◆ Task directions ◆
Please repeat exactly the lines from the one containing "1: (281, 134)" through the last line of the records, both included, and nothing else, leaving out any pictures.

Saved data entries:
....................

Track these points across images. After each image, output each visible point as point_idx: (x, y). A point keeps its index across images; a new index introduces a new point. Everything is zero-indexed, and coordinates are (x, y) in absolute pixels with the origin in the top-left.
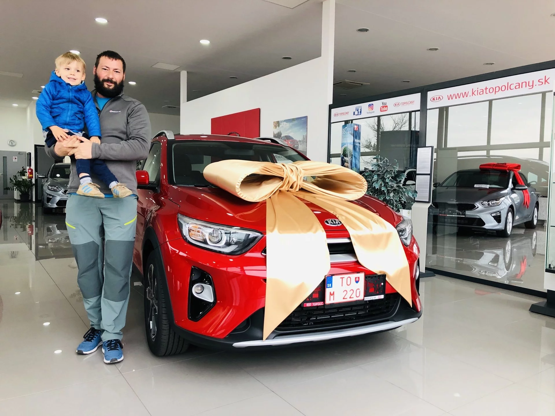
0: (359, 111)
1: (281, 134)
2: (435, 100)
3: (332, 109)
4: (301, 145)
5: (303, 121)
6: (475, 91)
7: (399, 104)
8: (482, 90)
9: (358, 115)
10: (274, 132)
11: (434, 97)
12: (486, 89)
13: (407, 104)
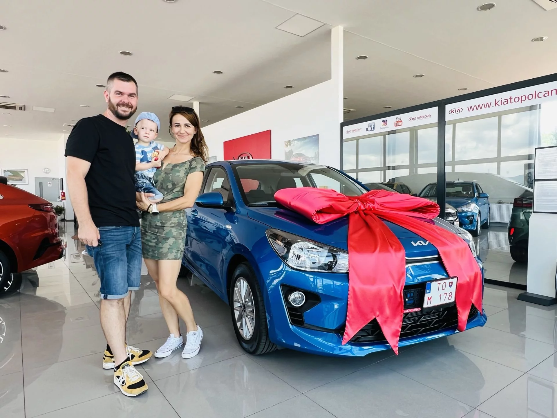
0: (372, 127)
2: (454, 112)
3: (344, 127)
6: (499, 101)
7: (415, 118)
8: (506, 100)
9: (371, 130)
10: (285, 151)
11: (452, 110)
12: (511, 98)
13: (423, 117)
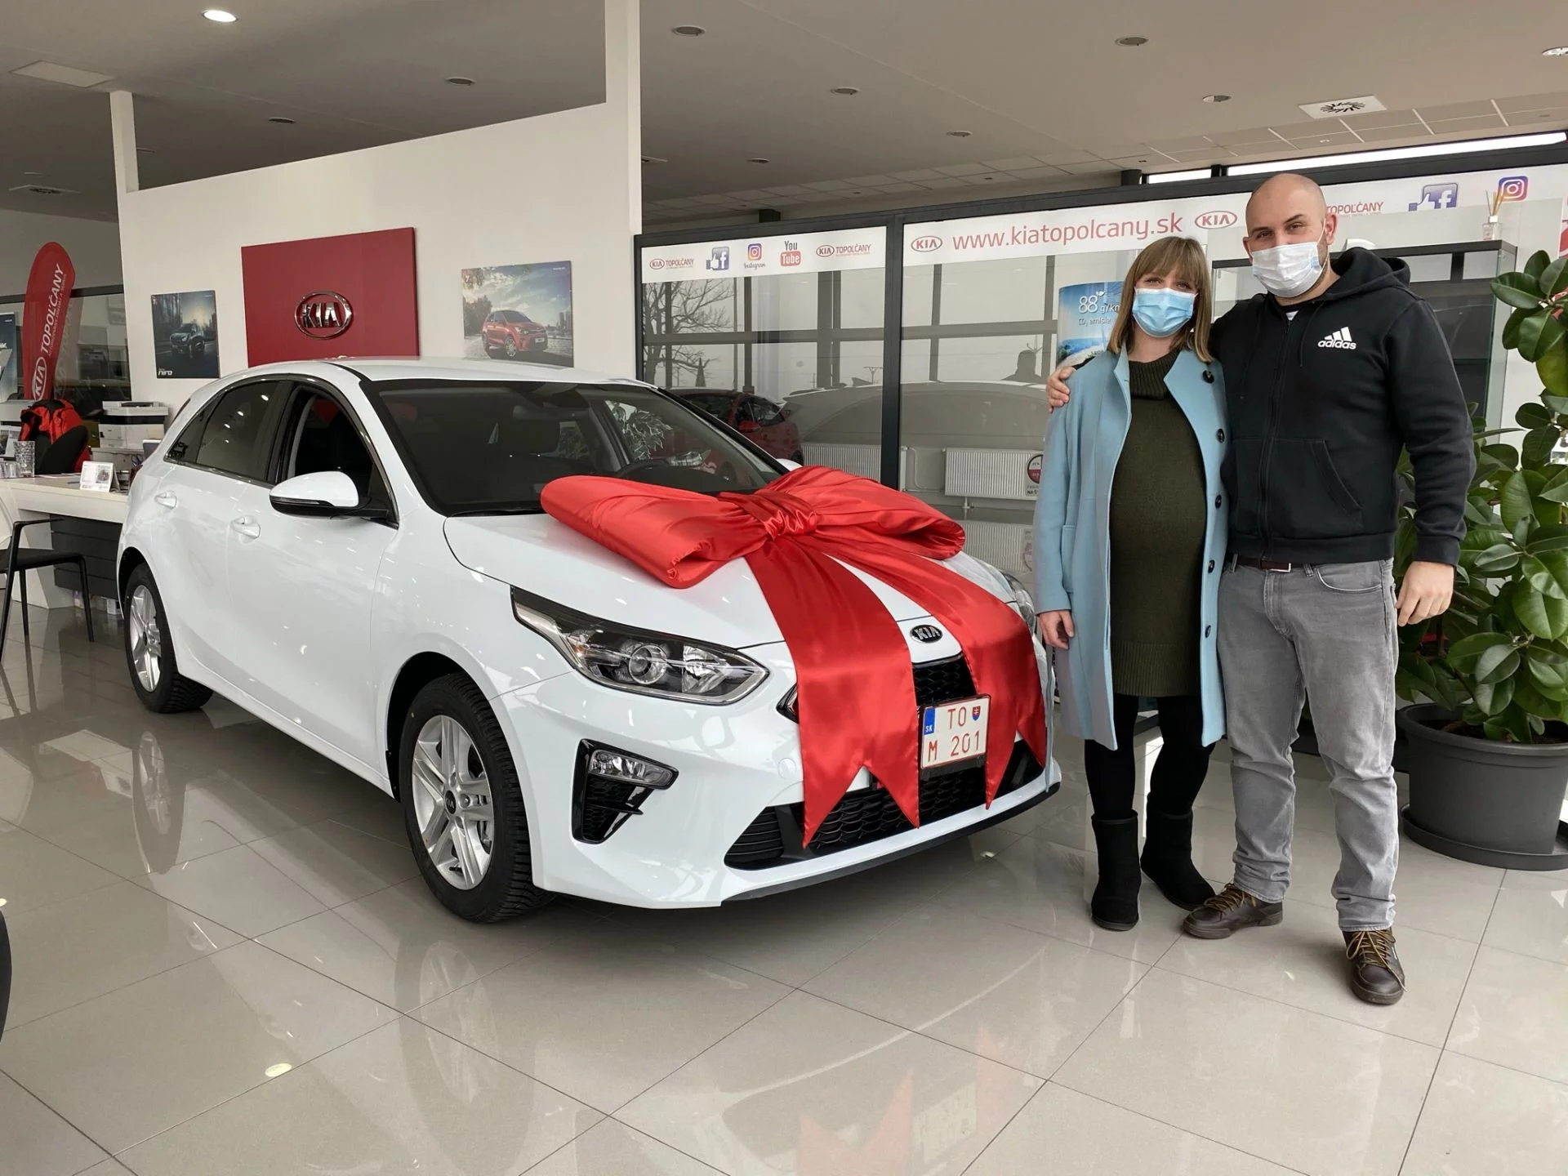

....................

◆ Solution to this task ◆
1: (281, 134)
2: (435, 100)
3: (332, 109)
4: (301, 145)
5: (303, 121)
6: (475, 91)
7: (399, 104)
8: (482, 90)
9: (358, 115)
10: (274, 132)
11: (434, 97)
12: (486, 89)
13: (407, 104)
0: (372, 127)
2: (454, 112)
3: (344, 127)
6: (499, 101)
7: (415, 118)
8: (506, 100)
9: (371, 130)
10: (285, 151)
11: (452, 110)
12: (511, 98)
13: (423, 117)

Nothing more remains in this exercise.